Work item
Each line from the one holding "nose: (265, 268)" to the end of the data below must be output verbatim, with no other lines.

Saved entries
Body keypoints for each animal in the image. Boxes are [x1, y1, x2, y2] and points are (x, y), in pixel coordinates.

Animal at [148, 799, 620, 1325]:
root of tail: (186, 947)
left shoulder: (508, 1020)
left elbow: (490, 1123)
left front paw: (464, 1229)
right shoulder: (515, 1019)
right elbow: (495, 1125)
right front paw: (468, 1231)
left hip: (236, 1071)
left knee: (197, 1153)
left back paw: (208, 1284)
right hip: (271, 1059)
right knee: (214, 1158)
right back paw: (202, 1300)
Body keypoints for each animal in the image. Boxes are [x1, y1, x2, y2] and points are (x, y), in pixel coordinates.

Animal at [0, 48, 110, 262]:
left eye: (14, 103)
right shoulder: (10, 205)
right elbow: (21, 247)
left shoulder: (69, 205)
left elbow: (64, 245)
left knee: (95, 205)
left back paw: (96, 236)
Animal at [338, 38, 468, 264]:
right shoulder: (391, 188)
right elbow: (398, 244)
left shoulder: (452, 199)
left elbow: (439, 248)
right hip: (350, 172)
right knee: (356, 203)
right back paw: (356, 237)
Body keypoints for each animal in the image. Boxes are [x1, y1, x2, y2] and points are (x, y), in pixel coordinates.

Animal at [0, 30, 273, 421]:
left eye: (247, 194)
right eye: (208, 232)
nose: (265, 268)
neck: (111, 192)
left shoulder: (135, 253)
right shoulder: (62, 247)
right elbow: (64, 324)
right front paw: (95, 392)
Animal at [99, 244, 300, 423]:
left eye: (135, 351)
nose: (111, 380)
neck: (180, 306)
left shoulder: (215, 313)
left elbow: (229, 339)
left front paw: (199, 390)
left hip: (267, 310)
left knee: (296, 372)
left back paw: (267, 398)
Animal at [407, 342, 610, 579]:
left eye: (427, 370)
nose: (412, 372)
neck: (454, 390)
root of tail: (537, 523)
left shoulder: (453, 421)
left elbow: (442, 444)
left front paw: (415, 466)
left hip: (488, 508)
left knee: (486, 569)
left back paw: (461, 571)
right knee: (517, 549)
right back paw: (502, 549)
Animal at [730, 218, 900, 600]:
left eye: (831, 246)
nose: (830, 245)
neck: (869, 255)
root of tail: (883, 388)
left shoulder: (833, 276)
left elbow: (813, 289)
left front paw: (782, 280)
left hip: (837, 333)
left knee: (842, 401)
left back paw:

Completed task
nose: (265, 268)
neck: (111, 192)
left shoulder: (135, 253)
right shoulder: (62, 247)
right elbow: (64, 324)
right front paw: (95, 392)
Animal at [99, 244, 300, 423]:
left eye: (135, 351)
nose: (111, 380)
neck: (180, 306)
left shoulder: (215, 313)
left elbow: (229, 339)
left front paw: (199, 390)
left hip: (267, 310)
left knee: (296, 372)
left back paw: (267, 398)
Animal at [407, 342, 610, 579]:
left eye: (427, 370)
nose: (412, 372)
neck: (454, 390)
root of tail: (537, 523)
left shoulder: (453, 421)
left elbow: (442, 444)
left front paw: (415, 466)
left hip: (488, 508)
left knee: (486, 569)
left back paw: (461, 571)
right knee: (517, 549)
right back paw: (502, 549)
Animal at [730, 218, 900, 600]:
left eye: (831, 246)
nose: (830, 245)
neck: (869, 255)
root of tail: (883, 388)
left shoulder: (833, 276)
left elbow: (813, 289)
left front paw: (782, 280)
left hip: (837, 333)
left knee: (842, 401)
left back paw:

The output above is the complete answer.